There's only one part of D of E I really dislike. Camping. It's not that the tent smells, it's not that the roll mats have to be lain on for ten minutes before they'll stop springing back up and hitting you in the face, it's not that the food takes ages to cook and you have to sit there in the cold with your toes freezing off. It's not even the fact that I'm such a compulsive sleep-wriggler that I'll doubtless wake up half-strangled by my sleeping bag. I can cope with these quite easily.

It's just all of them together, on top of group exhaustion, that worries me. Sleeping well is not an aspect of D of E that comes easily to most, and the fact that we're heading off on Wednesday evening and sleeping overnight means we'll hardly be bright-eyed and busy-tailed on Thursday morning. I'm just worried that we'll all be so grouchy and tired that we'll start snapping at each other, and that will make life very painful for everyone involved.

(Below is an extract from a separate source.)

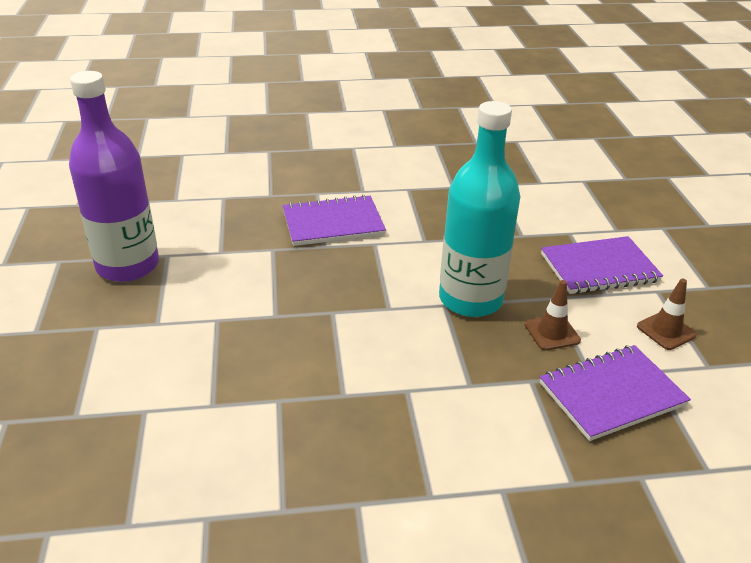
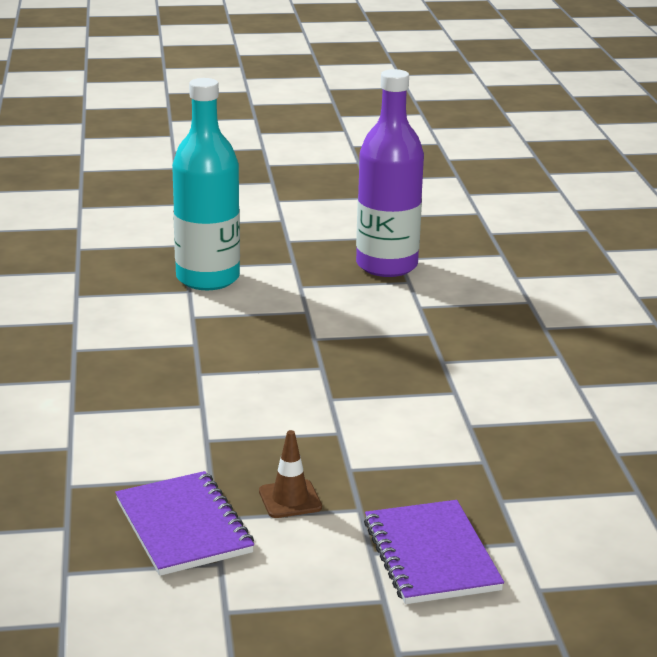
camera: 90 degrees right, 10 degrees down
(333, 223) = (492, 366): purple notebook -> none
(470, 299) = (350, 449): turquoise bottle -> turquoise bottle (208, 278)
(666, 331) = (295, 589): brown traffic cone -> none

Still, hopefully that won't be an issue as we'll all be on our END OF GCSE high - my last exam is just before we set off - and our mood will be good enough to combat the weather.

Besides, there's nothing a well-placed biscuit can't resolve, right?

Wish me luck - I'll be back sometime late on Saturday, and hopefully I'll have the energy to do you a couple of posts about it on Sunday. That is, if I'm not in A and E with castle-sized feet and a headache like a gale-force headache.